Aussi discret que le « héros » de son dernier film sorti en 1996, Jacques Audiard semblait cultiver une lenteur dans la mise en oeuvre de ses projets qui pouvait passer pour une certaine difficulté à rebondir après un gros succès critique et public. C’est avec l’aide du romancier et scénariste Tonino Benacquista que l’auteur de Regarde les hommes tomber a mis sur pied son troisième long métrage, film hybride, qui commence comme une chronique sociale, se suit comme un polar et s’achève en romance.

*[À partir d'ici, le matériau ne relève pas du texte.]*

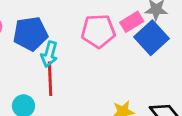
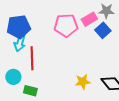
blue square: (152, 38) -> (103, 30), size x0.7
cyan arrow: (49, 54) -> (20, 43), moved

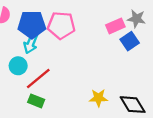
pink pentagon: (66, 25) -> (61, 25), moved
red line: (32, 58) -> (38, 79), moved, turned 45
cyan circle: (13, 77) -> (18, 66), moved

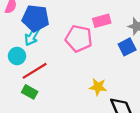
pink pentagon: (61, 25) -> (79, 39), moved
pink rectangle: (115, 26) -> (102, 21), moved
yellow star: (98, 98) -> (98, 87), moved

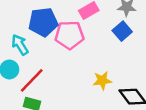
blue pentagon: (36, 18) -> (43, 22), moved
cyan arrow: (32, 36) -> (20, 45), turned 132

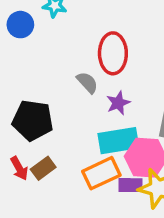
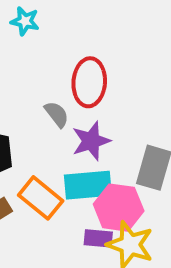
purple star: (118, 103) -> (91, 141), size x1.4
orange rectangle: (101, 173) -> (41, 198), moved, turned 60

Carla (Emmanuelle Devos) est secrétaire à la Sedim, une entreprise immobilière. Débordée, gênée dans son travail par un problème auditif qui l’oblige à porter une prothèse, elle doit en plus supporter l’indifférence et les vexations quotidiennes d’une équipe en majorité masculine. Sa faculté à lire sur les lèvres lui permet, entres autres, de goûter les vulgaires apartés de ses collègues à propos de son physique ingrat. Pour se faire aider, elle embauche un stagiaire, Paul, un délinquant fraîchement débarqué de Fleury-Mérogis, mis à l’épreuve par son contrôleur judiciaire. Carla, seule dans la vie, se met en devoir d’aider Paul, même s’il est loin de convenir au poste qui lui est confié. Mais peu à peu, ils vont entrevoir de nouvelles « collaborations » et se rendre indispensables l’un à l’autre.

Jacques Audiard a su filmer une rencontre, celle d’un loubard indécis et d’une femme seule et brimée, mais aussi celle de deux univers aux connotations très différentes. Tandis que la description du métier de Carla et de son cortège d’humiliations relève de l’observation sociale, sans misérabilisme mais avec le souci de montrer une réalité moyenne (l’assistante de base dans une PME ordinaire) peu reluisante, l’irruption de Paul, autre type de « cas social », ouvre une brèche, permet le passage d’un film à l’autre dans un esprit de parfaite continuité. Le plus beau renversement de Sur mes lèvres réside dans la manière dont Paul, venu de l’extérieur et que Carla cherche à intégrer dans un monde dont elle-même se sent exclue, va l’entraîner dans le crime, mais aussi dégager pour elle de nouveaux horizons et lui donner les moyens d’une revanche. Retombé malgré lui dans le système de la pègre (aux mains d’un inquiétant patron de boîte joué par Olivier Gourmet, impressionnant), Paul, cette fois, n’est plus seul. Le pouvoir de Carla, qui ne faisait que lui révéler l’hypocrisie de ses collègues, devient une arme redoutable, la promesse d’une liberté nouvelle et meilleure.

Tous ces beaux paradoxes fournissent la matière d’un récit intense et puissant, guidé par le même désir de transgression que ses personnages. On regrette certains choix, comme une mise en scène un peu assujettie aux mouvements des acteurs, et qui souvent pêche par approximation. Audiard n’a pas su se débarrasser de certains tics auteuristes, en particulier cet entêtement à vouloir glisser des à-côtés narratifs, parfois de véritables cheveux sur la soupe comme cette histoire de contrôleur judiciaire meurtrier, une coquetterie de débutant qui laisse perplexe. Pourtant, transcendé par la présence d’Emanuelle Devos qui s’avère être une actrice de premier ordre, Sur mes lèvres est un film vibrant, habité, et dont l’énergie fragile engendre à coup sûr l’émotion.